Jordan and Morocco illustrate a paradox that may be unique to the contemporary Arab world: constitutional monarchs in the 1990s at times became leading agents for democratization, when stronger legislatures appeared likely to lend greater legitimacy to certain policies or to counterbalance other forces. In each country, the king initiated liberalization measures in which the legislatures were the central beneficiary and then also curtailed trends toward democracy when it seemed to conflict with other goals, usually security-related. While this book went to press before the recent successions of new kings to the Moroccan and Jordanian thrones, both of whom are said to be even more inclined toward democracy than their fathers, the systems bequeathed to Abdullah II and Mohammed VI clearly leave them in command of the pace and direction of any democratic development to come. The two chapters here provide an excellent foundation for consideration of such political change and the role of the legislature in each case.

Yemen's uneven movement toward democratic forms since unification a decade ago goes widely unappreciated in the international community, so the treatment here will be helpful in conveying important elements of that story. One of the signal accomplishments of the Yemeni legislature has been the manner in which it has provided a structure for the integration of political Islam into an arena of public and peaceable give-and-take, compromise and consensus building. Jordan has a similar experience. In fact, one of the major points presented in the book's conclusion builds on this point: "Where Islamists have been allowed to take part in elections and gain access to parliaments, they have shown themselves to be responsible and willing to abide by the rules of the democratic game." In Lebanon, for instance, "Hizballah (the party of God), which was originally intent on turning the country into an Islamic state, found itself embracing Lebanon's multisectarian political system and playing by its rules. ...(E)ager not to endanger their status and influence ... they have shown themselves to be adept at the politics of conciliation and compromise and have played the role of a loyal opposition." Hizballah's continuing paramilitary violence toward Israel and its sponsorship by Damascus means it has not yet become just another political party. Yet the generally satisfactory experience of those Arab countries that have enabled Islamists to express themselves in parliaments stands in stark contrast to Egypt and Algeria, where Islamist political movements have been excluded from electoral and parliamentary life, and political violence has been a recurring plague. The role of democratic institutions in socializing oppositions and providing alternatives to violent confrontation has too often been overlooked in peace-making diplomacy in the Middle East.

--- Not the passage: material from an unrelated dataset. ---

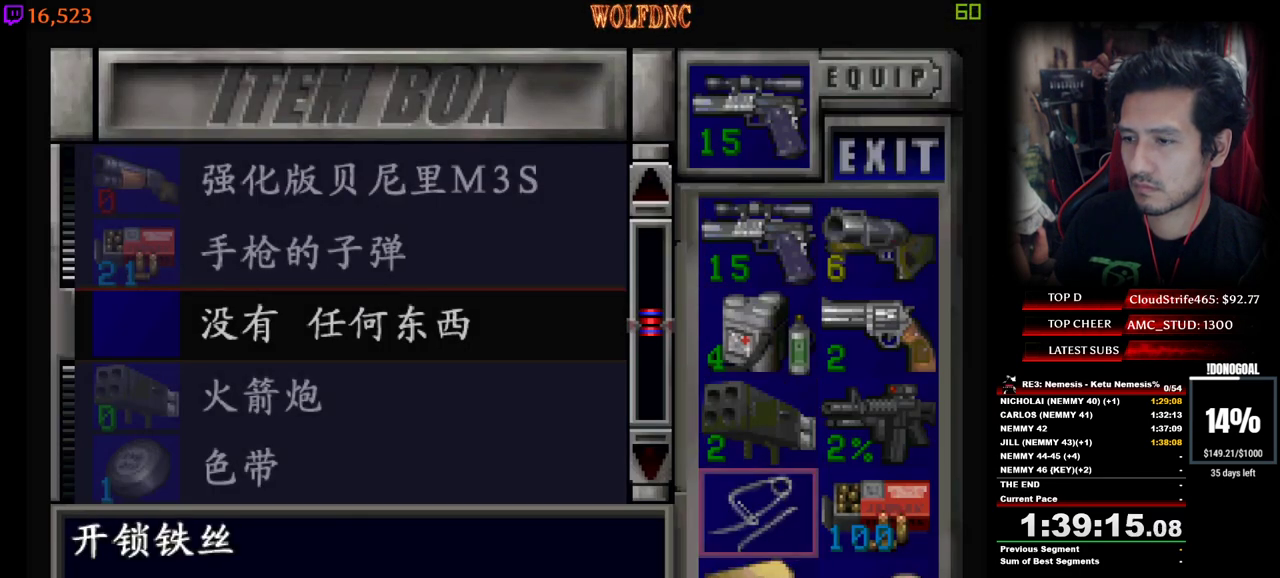
{"keys": ["num2"], "events": [[33, "d", "down"], [33, "w", "up"], [117, "d", "up"], [217, "a", "down"], [350, "a", "up"], [400, "num2", "down"]]}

This book underscores the costs of this oversight.

For all of the book's many strengths, the authors barely mention the longstanding efforts of international donor agencies, private foundations and non-governmental organizations, as well as the Inter-Parliamentary Union and citizens' groups in several of the countries to strengthen the position of these legislatures. Though the authors acknowledge at the outset that they have participated in some of these programs, they do not incorporate into the subsequent discussion any consideration of the impact of these activities. One is left wondering whether the book's concentration on internal dynamics and constraints is meant to imply that there is little outsiders can do to affect the development of these legislatures. It may be they are unimpressed with the particular kinds of aid programs they have seen, which tend to focus on the internal capacity of legislatures rather than on the larger political environment that determines the body's centrality. I hope these three writers and others will one day soon examine whether outsiders' efforts to enhance the role of legislatures in democratizing countries do or do not actually help.